National Brand – Also called manufacturers brands, are owned and initiated by manufacturers.

Private Brand – Owned and initiated by wholesalers and retailers.

Generic Products – “No frills” products that don’t carry a brand name.

Brand Extension – A branding strategy that uses an existing brand name for an improved or new product in the product line.

Brand Licensing – The legal authorization by a trademarked brand owner to allow another company to use its brand, brand mark, or trade character for a fee.

Co-Branding Strategy – Combines one or more brands to increase customer loyalty and sales for each individual brand.
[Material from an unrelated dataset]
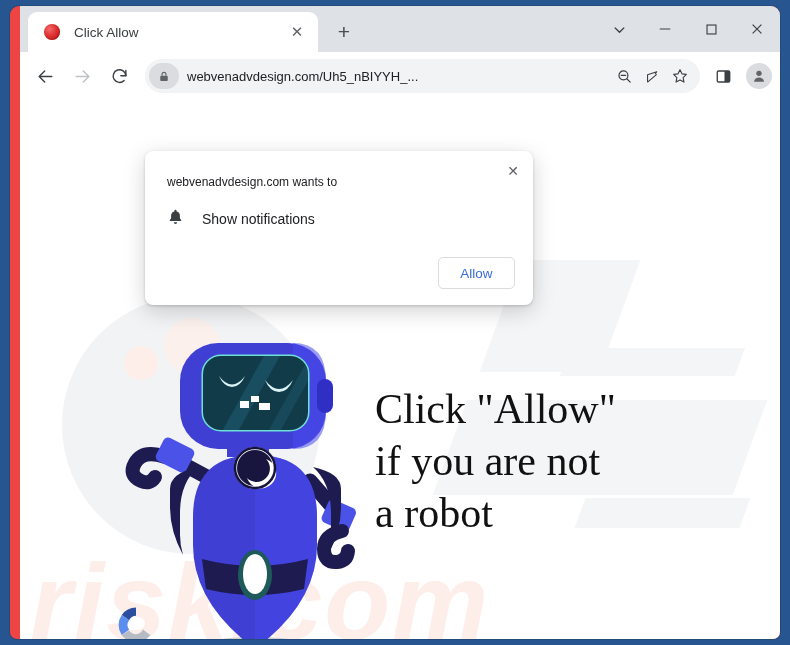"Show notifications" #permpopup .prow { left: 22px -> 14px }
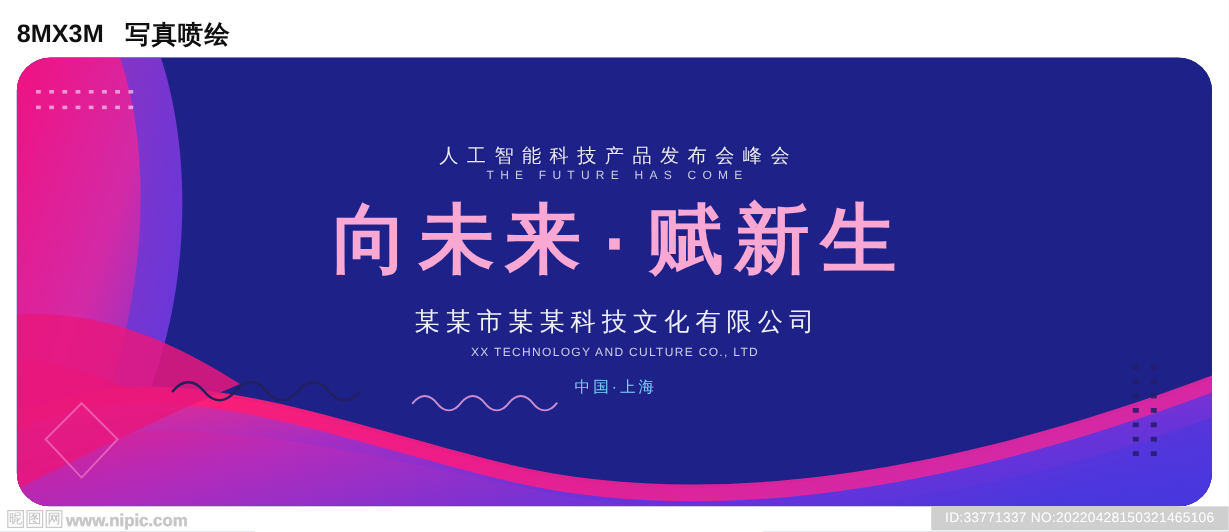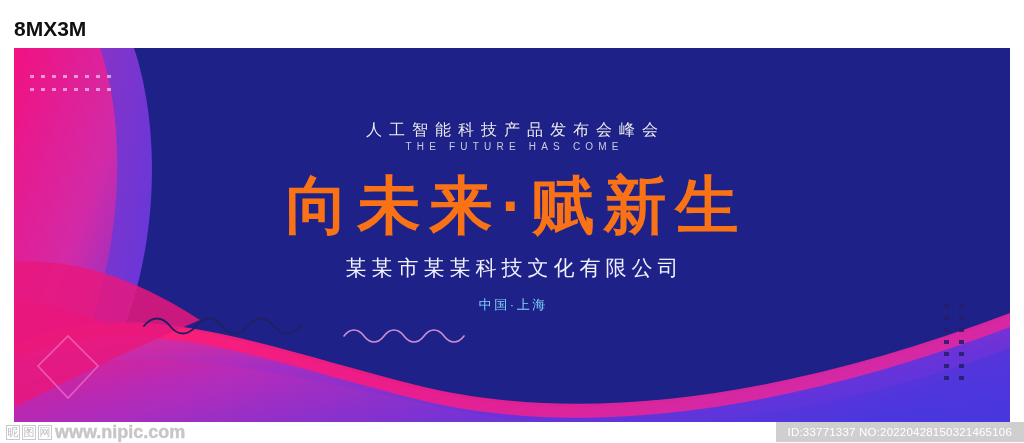"写真喷绘" span.caption-text { html: none -> <span>写真喷绘</span> }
Mixed-Brand Strategy –Involves simultaneously offering a combination of national, private, and generic brands.

Objectives 35.2

A package does much more than hold a product. The packaging helps promote and sell the product, helps identify the product, provides information, meets different customers needs through sizing, and can improve product safety.

Terms 35.2

Package – The physical container or wrapping for a product.

Label – An information tag, wrapper, seal, or imprinted message.

Chapter 36 – Extended Product Features

Objective 36.1

Consumers have a right to expect quality products at fair prices. There are different types of warranties designed to promise the customer that a product will meet certain standards.

Many of the origins of the warranties (explained below) come from the Magnuson-Moss

Consumer Product Warranty Act of 1975.This statute governs written warranties for all consumer products costing $15 or more.

Terms 36.1

Warranty – A promise, or guarantee, given to a customer that a product will meet certain standards.

Express Warranty – Explicitly stated in either writing or spoken words to induce customers to buy.

Full Warranty – A written warranty that will guarantee the replacement or repair of a product if it is found to be defective within the warranty period.

Limited Warranty – Offers less coverage than a full warranty and may exclude certain parts of the product from coverage.

Implied Warranty – Exists automatically by state law whenever a purchase takes place.

Warranty of Merchantability – A promise from the seller that the product sold is fit for its intended purpose.

Warranty of Fitness for a Particular Purpose – Arises when the seller advises a customer that a product is suitable for a particular use and the customer acts on that advice.

Disclaimer – A statement that contains exceptions to and exclusions from a warranty.

Objective 36.2

Managing and maintaining your credit is very important. You need to be in good standing anytime you want to purchase a home, or purchase products based on a line of credit. Businesses use credit to purchase goods and services, which are ultimately sold to consumers. There are four types of credit accounts that are extended to consumers, which are Regular, Installment, Revolving, and Budget Accounts.

There are five sources of consumer credit, which are bank credit cards, retail credit cards, credit card companies, debit cards, and secured and unsecured loans.

Terms 36.2

Credit – An arrangement whereby businesses or individuals can obtain products or money in exchange for a promise to pay later.

Regular or 30-day Accounts –Allow customers to charge purchases during a month and pay in full within 30 days after they are billed.

Installment Accounts – Allow for payment over a period of time.

Revolving Accounts – The credit limit and payment due date is determined by the retailer. The minimum payment is usually a percentage on the balance due.

Budget, or 90-day Accounts – Allow for the payment of a purchased item over a

90-day period without a finance charge.